With colleagues in the QPS Department, and other DFCI departments, assess compliance with standards via audits, case reviews and chart reviews; educate, as appropriate, regarding regulatory changes; act as a resource to Institute leadership to provide overviews of status of clinical regulatory compliance; investigate clinical compliance issues or suspected deficiencies.

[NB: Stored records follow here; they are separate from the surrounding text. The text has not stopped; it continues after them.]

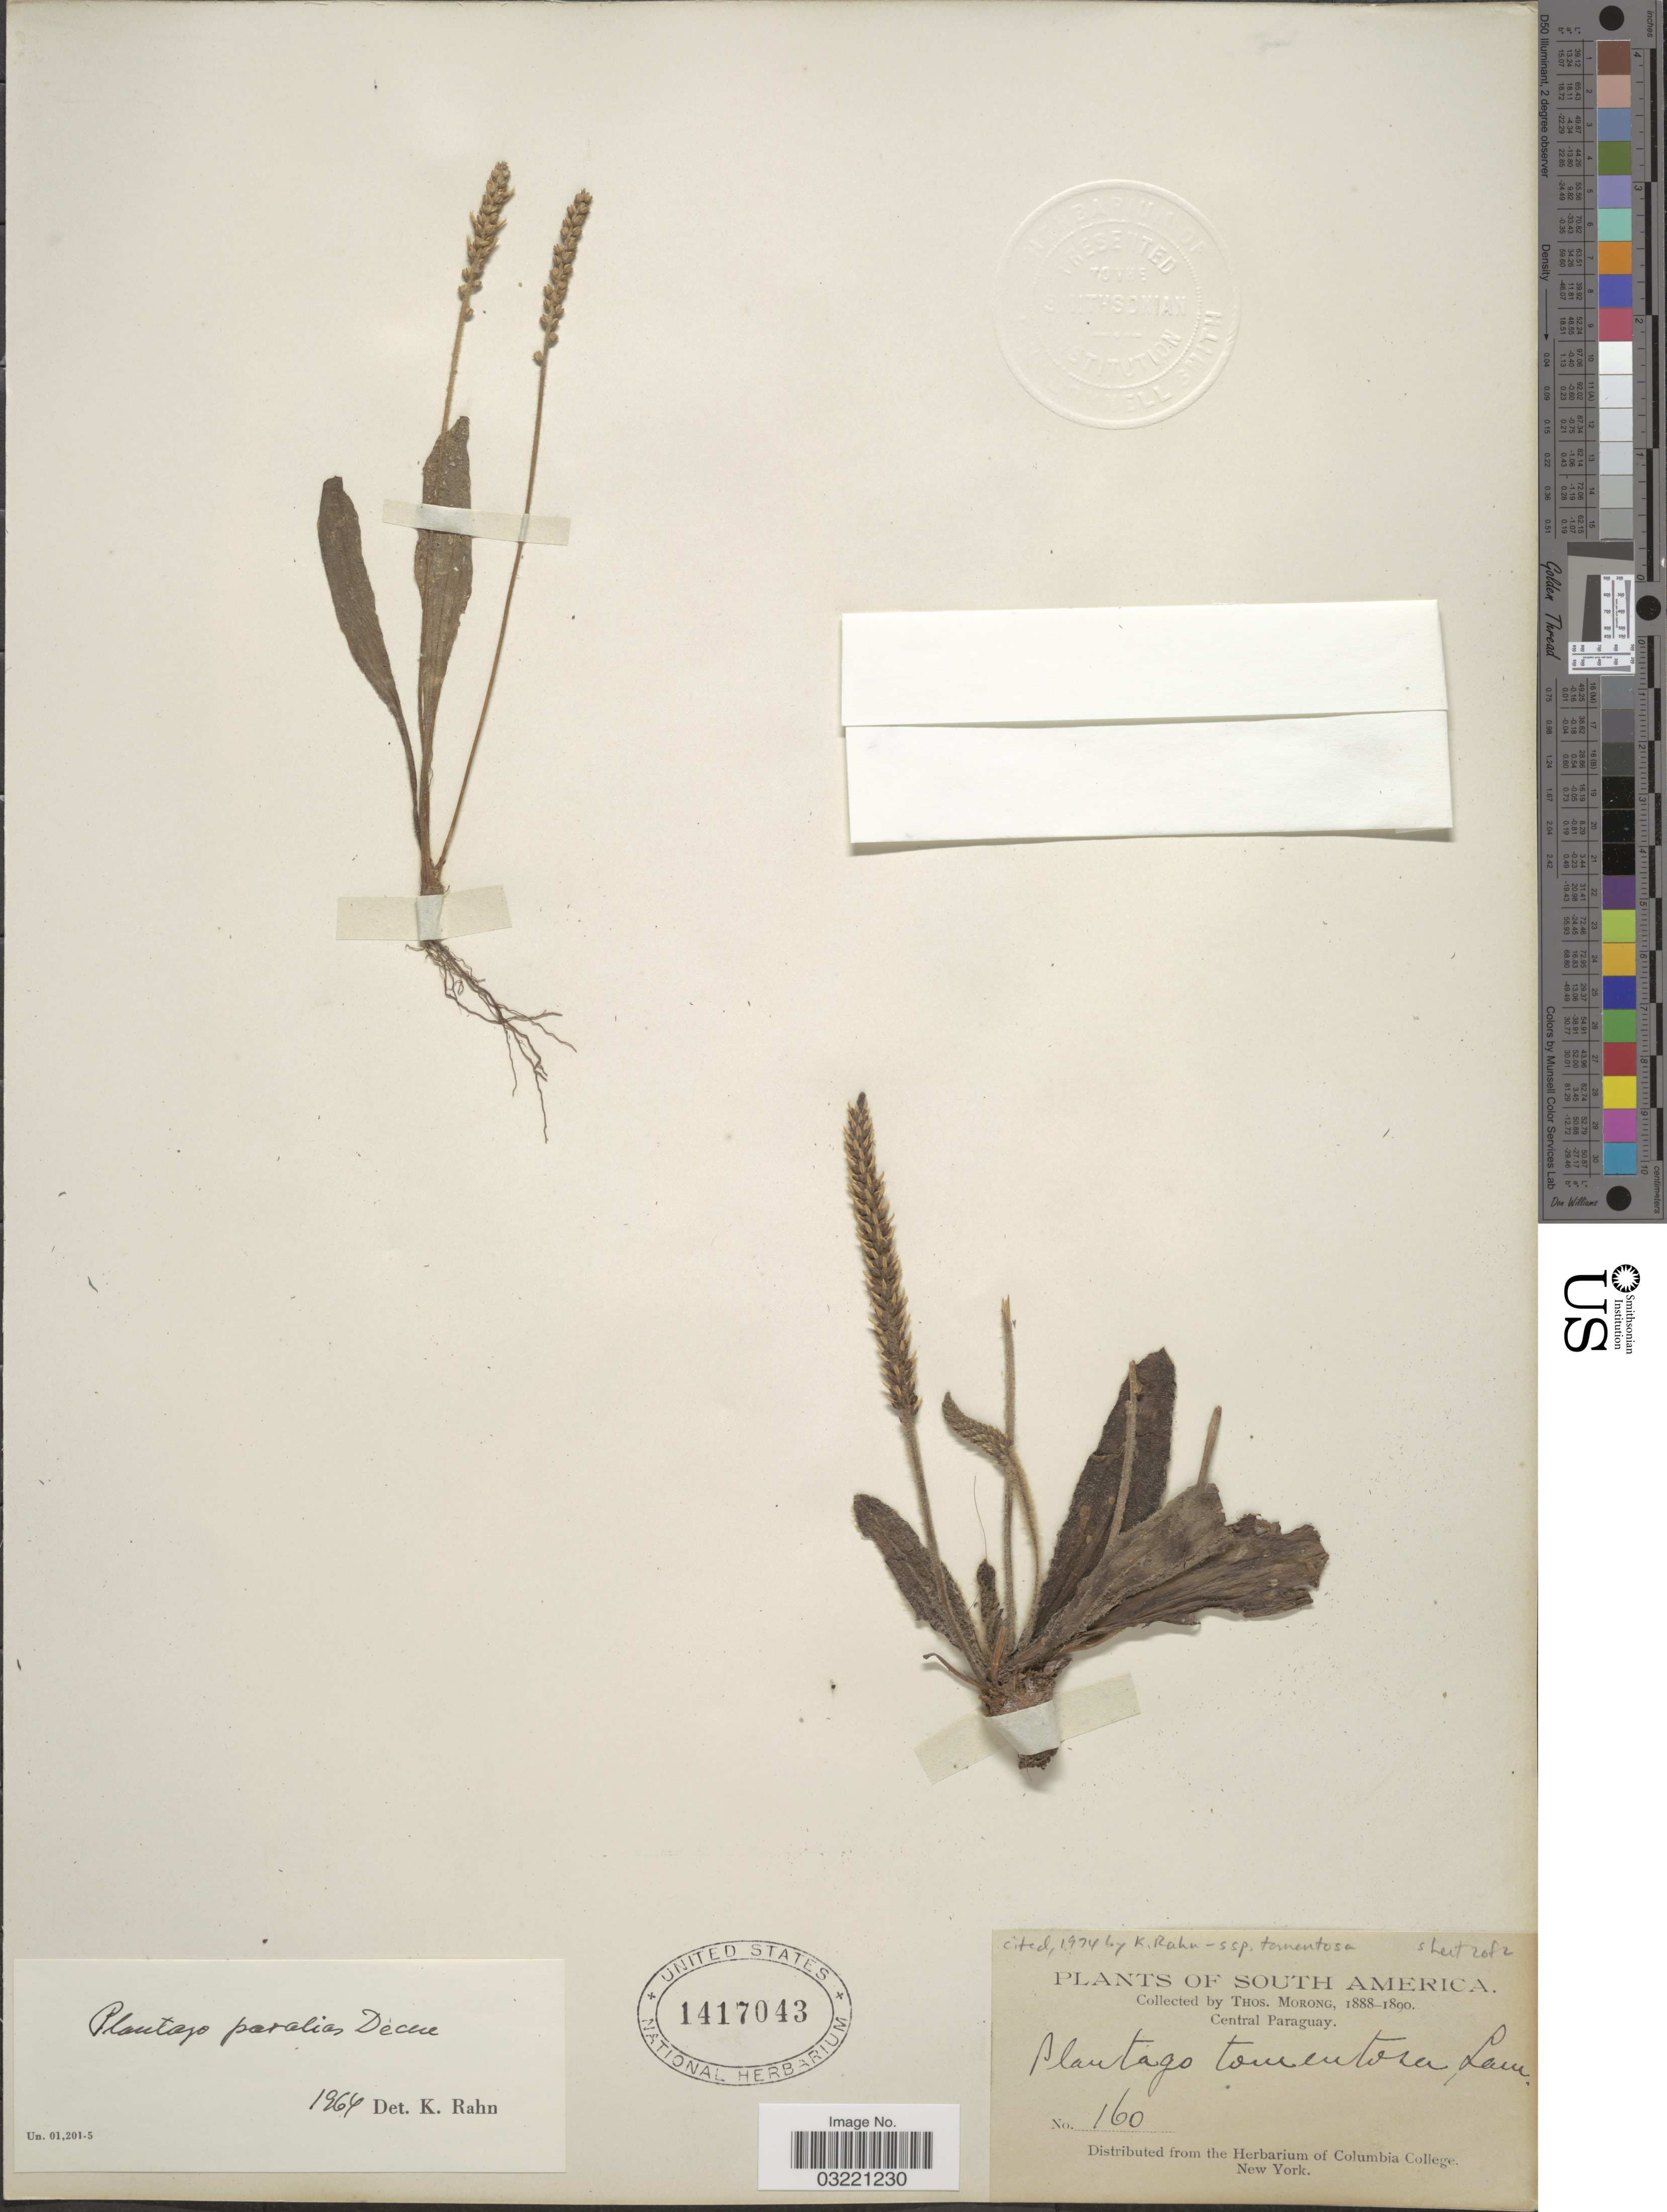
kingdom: Plantae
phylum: Tracheophyta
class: Magnoliopsida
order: Lamiales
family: Plantaginaceae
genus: Plantago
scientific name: Plantago tomentosa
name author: Lam.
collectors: ex herb. T. Morong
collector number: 160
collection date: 1888/1890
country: Paraguay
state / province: Central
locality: Central Paraguay.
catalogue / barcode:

Provides support to clinical departments, administration and committees regarding Risk Management issues including evaluation of clinical incidents for severity and potential reporting to regulatory agencies.
Coordinates risk and safety management orientation and continuing education programs for providers, management, and staff to enhance awareness of their role in patient safety, risk reduction, and safety event reporting.
Participates in ongoing regulatory readiness activities and functions as a member of the onsite survey management team during regulatory and licensure surveys by the Department of Public Health, Centers for Medicare and Medicaid Services and The Joint Commission.
Collaborates with QPS leadership, the Medical Director of Patient Safety and Risk Management, and the Senior Director of Patient Safety to support the Quality and Patient Safety Program by being a resource for areas such as error detection and prevention, and facilitating Failure Mode and Effects Analysis projects.
Participates in the process of disclosure and apology of medical errors when called upon.
Collaborates with the Office of General Counsel attorneys on legal matters when requested.
Up to one Program Manager of Risk Management
MINIMUM JOB QUALIFICATIONS:
Master's degree in health or legal-related field.
Previous clinical practice experience required.
3+ years Risk Management Experience Preferred.
Additional experience in safety, quality, or compliance will be considered.
KNOWLEDGE, SKILLS, AND ABILITIES REQUIRED:
Excellent communication and collaboration skills to work across the Institute
Interpersonal skills and maturity to work with multiple levels of hospital staff and administration.
Knowledge of hospital administrative and medication policies.
Knowledge of The Joint Commission standards, OSHA, CDC, DPH, BRM and CLIA regulations.
Clinical judgment to evaluate findings in medical record review.
Ability to work with confidential patient information.
Ability to identify resources to obtain needed information.
Public speaking skills to make presentations of information at committee meetings and in-service education updates.
Writing skills to complete committee meeting minutes, summary and analysis reports, and inter-departmental memos.
Organizational skills to facilitate small task forces for problem investigation and solving.
Knowledge of PC computer programs - Word processing (e.g. Microsoft Word) and spreadsheet programs for creating tables and charts (e.g. Excel).
Dana-Farber Cancer Institute is an equal opportunity employer and affirms the right of every qualified applicant to receive consideration for employment without regard to race, color, religion, sex, gender identity or expression, national origin, sexual orientation, genetic information, disability, age, ancestry, military service, protected veteran status, or other groups as protected by law.